Think before you click – only download programmes or click on hyperlinks you can trust. Hover the mouse over hyperlinks to see what the true web address is.
Emails – a genuine email from your Bank will always address you by your name and contain the last 4 digits of your account number or 3 digits from your postcode. These emails will never lead you to a screen which asks you for your passwords or card and reader codes.
Protect your data – back up your data regularly to a device or location separate to your business network. Fraudsters can use malware to lock all your data and demand you pay a ransom to retrieve it.
Check your screens – if you see unusual screens or pop-ups or unusual requests to enter card and reader details when using your online banking, log out immediately and call the Bank.
Dual authority – if possible set up your online banking so that two separate people are required to make a payment.
Email us – send any suspicious AMC or Lloyds Bank related emails to email@example.com
On the phone
If you’re not absolutely certain it’s AMC or your Bank telephoning or texting you:
Call back – always call them back and use a number you know is correct for AMC or your Bank, checking that the line is clear beforehand.
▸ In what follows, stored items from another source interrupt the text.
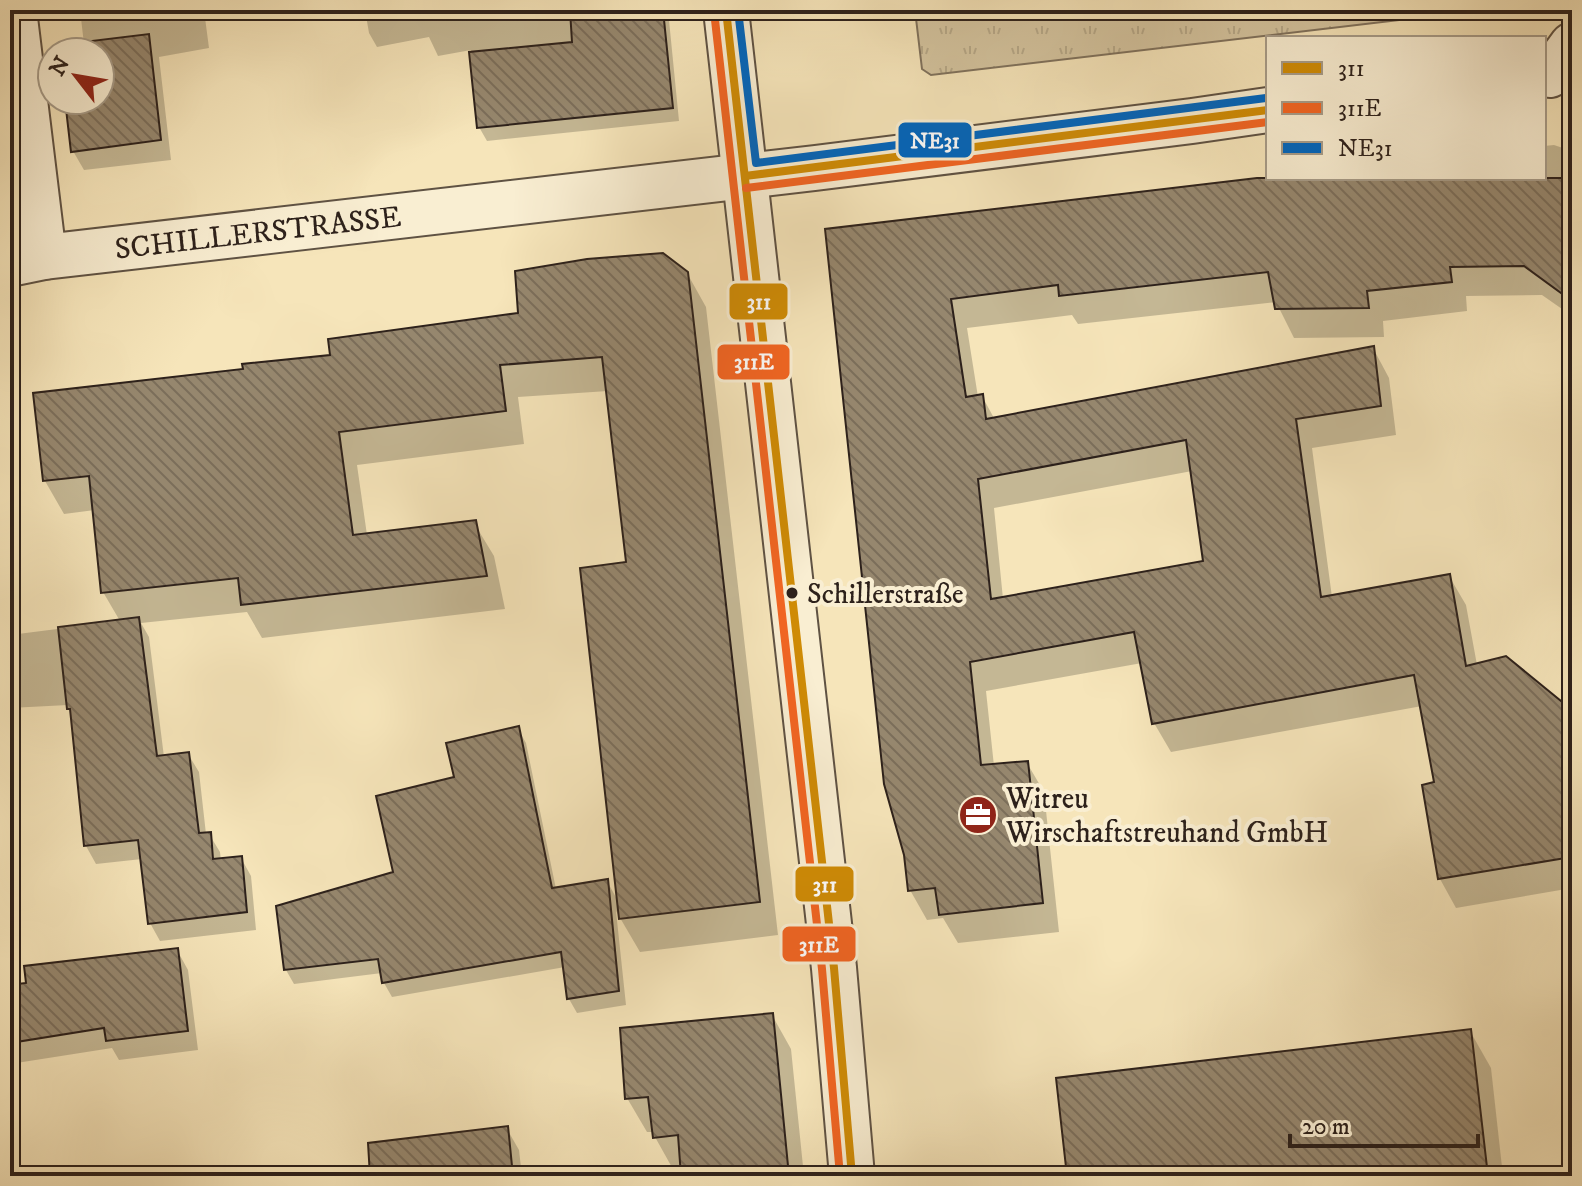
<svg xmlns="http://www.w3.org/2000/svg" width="1582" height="1186" font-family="'IM FELL DW Pica',serif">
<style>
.grass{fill:url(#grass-tufts);stroke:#80725d;stroke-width:2}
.shadow{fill:#0003;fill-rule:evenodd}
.building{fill:url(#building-back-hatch);stroke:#2d211b;stroke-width:2;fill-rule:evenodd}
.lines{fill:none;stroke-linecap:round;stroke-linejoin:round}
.minor-casing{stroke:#5f5243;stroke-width:48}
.minor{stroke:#f9eed2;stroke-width:44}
.bus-1-casing{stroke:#f9eed2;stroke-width:14}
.bus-2-casing{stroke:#f9eed2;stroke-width:14}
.bus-3-casing{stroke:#f9eed2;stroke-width:14}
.bus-1{stroke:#cf8b05;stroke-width:8}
.bus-2{stroke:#f26522;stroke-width:8}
.bus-3{stroke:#0065bd;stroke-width:8}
.bus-dot{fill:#2d211b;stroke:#f9eed2;stroke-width:3}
.labels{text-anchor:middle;stroke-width:8;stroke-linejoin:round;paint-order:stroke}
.bus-label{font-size:28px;fill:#2d211b;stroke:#f9eed2;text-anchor:start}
.street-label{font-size:30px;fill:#2d211b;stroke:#f9eed2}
.poi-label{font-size:30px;fill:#2d211b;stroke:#f9eed2;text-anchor:start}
.line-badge{stroke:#f9eed2;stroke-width:3}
.badge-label{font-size:22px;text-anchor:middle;font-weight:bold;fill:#fff}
</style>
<defs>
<pattern id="grass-tufts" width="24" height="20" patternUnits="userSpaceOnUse" patternTransform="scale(2)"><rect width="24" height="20" fill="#d4c49f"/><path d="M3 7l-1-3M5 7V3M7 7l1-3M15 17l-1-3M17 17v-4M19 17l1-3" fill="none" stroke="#b6a888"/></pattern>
<pattern id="building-back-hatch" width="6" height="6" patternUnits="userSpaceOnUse" patternTransform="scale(2)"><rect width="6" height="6" fill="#96876e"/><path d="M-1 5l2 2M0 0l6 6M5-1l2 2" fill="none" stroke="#7b6e5a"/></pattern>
</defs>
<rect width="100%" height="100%" fill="#f6e5ba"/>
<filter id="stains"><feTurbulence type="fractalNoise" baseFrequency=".0025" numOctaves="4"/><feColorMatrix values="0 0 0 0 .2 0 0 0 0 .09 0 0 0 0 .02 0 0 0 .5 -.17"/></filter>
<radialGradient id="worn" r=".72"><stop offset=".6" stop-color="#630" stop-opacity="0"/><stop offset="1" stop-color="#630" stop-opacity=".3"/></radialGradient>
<!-- grass -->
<path class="grass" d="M915,10H1484L931,75L922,69Z"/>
<!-- shadow -->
<g class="shadow">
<path d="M80,10H204L209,48L159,57L171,160L84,170L73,151L67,100H100V52H61L84,44Z"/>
<path d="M365,10H668L679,121L487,141L479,127L471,50L438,56L429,37L377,47L369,33Z"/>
<path d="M1554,145L1572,151V316L1542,295L1466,296L1467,311L1383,321L1384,337L1294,338L1276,302L1078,324L1072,315L967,328L978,397L982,396L995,420L1373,348L1389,378L1396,435L1312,448L1332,597L1449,576L1466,605L1477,665L1572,712V888L1456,908L1440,879L1424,786L1436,784L1422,706L1171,752L1154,723L1142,663L986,691L994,766L1027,763L1044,792L1059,932L958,943L943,918L927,920L910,890L827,231L1274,178H1544V146ZM1192,471L1205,563L1003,599L994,508Z"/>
<path d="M687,273L706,307L778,935L640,952L616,911L626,1005L577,1013L569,999L565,967L392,997L384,983L382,973L294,984L286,970L395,873L456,779L518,729L526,743L556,889L607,881L619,903L628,564L608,391L518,397L524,444L357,465L367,535L474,523L494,556L505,609L262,638L247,612L141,623L149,637L164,757L188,754L199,772L206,834H209L220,852L221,861L241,858L251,876L256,930L160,941L150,923L142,859L96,864L86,846L72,715L68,705L10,708V635L120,621L103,592L95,510L64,514L45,481L246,370L332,357Z"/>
<path d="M177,950L188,970L198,1050L119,1060L112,1048L10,1064V987Z"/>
<path d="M772,1015L791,1049L804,1176H683V1171H674L655,1137L654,1132H647L627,1098Z"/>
<path d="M1470,1031L1491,1068L1503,1176H1069Z"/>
<path d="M507,1129L519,1150L522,1176H373Z"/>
</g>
<!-- building -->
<g class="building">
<path d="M570,10H663L673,108L477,128L469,52L572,42Z"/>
<path d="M149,34L161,140L71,152L65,100H100V52H59L58,45Z"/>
<path d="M1257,178H1572V301L1524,266L1450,267L1452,282L1367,291L1369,308L1275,309L1268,272L1059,296L1058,285L951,299L966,397L983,394L986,419L1374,346L1381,406L1296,419L1321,597L1450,574L1466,666L1506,656L1572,710V857L1438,879L1422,785L1434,782L1414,675L1152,724L1134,632L970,662L981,765L1028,761L1043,903L939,915L935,888L908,891L904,855L884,784L825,229ZM1186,440L1203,561L991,599L978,479Z"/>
<path d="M663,253L688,272L760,902L619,919L580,568L626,562L602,357L500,365L506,411L339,432L353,535L476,520L487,576L241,605L238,578L101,593L89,476L43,481L33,393L243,369L242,364L330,355L328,339L518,313L515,271L587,259Z"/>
<path d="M139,617L157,756L189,752L199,833L211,832L213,859L242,856L247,912L148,924L138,840L84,846L70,709H67L58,627Z"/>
<path d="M519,726L552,888L608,879L619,991L567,999L561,952L382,983L378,959L284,970L276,906L393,872L376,796L454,777L446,743Z"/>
<path d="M178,948L188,1031L106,1041L104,1028L10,1043V985L26,983L24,966Z"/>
<path d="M773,1013L789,1176H681L678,1135L653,1138L648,1097L625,1099L620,1028Z"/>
<path d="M1471,1029L1488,1176H1067L1056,1078Z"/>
<path d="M508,1126L513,1176H370L368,1143Z"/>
</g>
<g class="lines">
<!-- minor casing -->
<g class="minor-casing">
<g id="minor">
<path d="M14,10L44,257"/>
<path d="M726,10L834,968L852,1176"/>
<path d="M1550,75L1572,45"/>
<path id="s1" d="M10,264L44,257L815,168L1192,121L1268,110"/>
</g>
</g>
<!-- minor -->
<use href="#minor" class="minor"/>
<!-- bus-1 casing -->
<g class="bus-1-casing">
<g id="bus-1">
<path d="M726,10L834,968L852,1176"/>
<path d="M745,176L1268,110"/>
</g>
</g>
<!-- bus-2 casing -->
<g class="bus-2-casing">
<g id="bus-2">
<path d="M714,11L822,969L840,1176"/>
<path d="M746,188L1268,122"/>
</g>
</g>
<!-- bus-3 casing -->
<g class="bus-3-casing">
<path id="bus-3" d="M738,10L756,163L1266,98"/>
</g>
<!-- bus-1 -->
<use href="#bus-1" class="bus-1"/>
<!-- bus-2 -->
<use href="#bus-2" class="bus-2"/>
<!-- bus-3 -->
<use href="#bus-3" class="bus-3"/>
</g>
<!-- icons -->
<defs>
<g id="office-disc" transform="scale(2)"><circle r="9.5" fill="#8f2418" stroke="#f9eed2"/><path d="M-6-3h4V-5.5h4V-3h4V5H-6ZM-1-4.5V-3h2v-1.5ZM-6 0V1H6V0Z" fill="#fff"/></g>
</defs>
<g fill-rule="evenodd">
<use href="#office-disc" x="978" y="815"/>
</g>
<!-- markers -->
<circle class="bus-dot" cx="792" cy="593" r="7"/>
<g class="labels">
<!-- bus labels -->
<g class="bus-label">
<text x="807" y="603">Schillerstraße</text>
</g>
<!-- street labels -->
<g class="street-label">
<text dy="10" stroke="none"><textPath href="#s1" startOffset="250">SCHILLERSTRASSE</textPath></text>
</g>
<!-- poi labels -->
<g class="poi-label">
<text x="1006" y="808">Witreu<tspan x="1006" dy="34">Wirschaftstreuhand GmbH</tspan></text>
</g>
</g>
<g class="line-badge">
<rect x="897" y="121" width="76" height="38" rx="8" fill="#0065bd"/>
<rect x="728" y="282" width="61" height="39" rx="8" fill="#cf8b05"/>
<rect x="716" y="343" width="75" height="38" rx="8" fill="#f26522"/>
<rect x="794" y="865" width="61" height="38" rx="8" fill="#cf8b05"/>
<rect x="781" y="925" width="76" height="38" rx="8" fill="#f26522"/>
</g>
<g class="badge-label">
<text x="935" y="148">NE31</text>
<text x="759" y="309">311</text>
<text x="754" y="369">311E</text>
<text x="825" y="892">311</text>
<text x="819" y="952">311E</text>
</g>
<!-- margin -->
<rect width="1582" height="1186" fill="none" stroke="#f6e5ba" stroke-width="40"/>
<rect x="12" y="12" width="1558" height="1162" fill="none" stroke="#2d211b" stroke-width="4"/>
<rect x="20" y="20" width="1542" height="1146" fill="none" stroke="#2d211b" stroke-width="2"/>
<!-- legend -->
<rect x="1266" y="36" width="280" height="144" fill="#f9eed2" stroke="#a79c89" stroke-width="2"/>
<rect x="1282" y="62" width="40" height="12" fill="#cf8b05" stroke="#a79c89" stroke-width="2"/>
<text x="1338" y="76" font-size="24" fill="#2d211b">311</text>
<rect x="1282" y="102" width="40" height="12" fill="#f26522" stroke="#a79c89" stroke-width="2"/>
<text x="1338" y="116" font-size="24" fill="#2d211b">311E</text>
<rect x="1282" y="142" width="40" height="12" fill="#0065bd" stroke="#a79c89" stroke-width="2"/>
<text x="1338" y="156" font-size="24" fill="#2d211b">NE31</text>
<!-- north arrow -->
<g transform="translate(76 76) rotate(301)"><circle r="38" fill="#f9eed2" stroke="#a79c89" stroke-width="2"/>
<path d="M0-6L14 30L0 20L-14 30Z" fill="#8f2418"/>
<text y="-12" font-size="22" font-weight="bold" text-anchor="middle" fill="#2d211b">N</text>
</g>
<!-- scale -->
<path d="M1290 1134v12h188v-12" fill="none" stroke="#2d211b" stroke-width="4"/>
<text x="1302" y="1134" font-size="24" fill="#2d211b" stroke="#f9eed2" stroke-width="6" paint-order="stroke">20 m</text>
<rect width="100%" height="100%" filter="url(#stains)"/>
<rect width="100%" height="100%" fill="url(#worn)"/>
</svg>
Caller display – don’t rely on your phone’s caller display to identify a caller. Fraudsters can make your phone’s incoming display show a genuine Bank number.
Texts – be aware that fraudsters can send a text message which looks like it’s been sent from your Bank’s genuine text number so verify any suspicious text messages by calling them.
- Passwords – NEVER divulge online banking passwords or card and reader codes to anyone on the telephone or via text.
- Finally – AMC or your Bank will NEVER tell you to transfer money out of your account to a “safe” account. This is a common tactic fraudsters use.
If you think your business has been a victim of fraud or has been targeted by fraudsters, call your Bank immediately.
For fraudulent payments made online contact your Bank’s Fraud team.
For other types of fraud, contact your relationship manager as soon as possible. Your relationship manager will be able to offer advice and guidance on minimising the impact of fraud and preventing future attacks.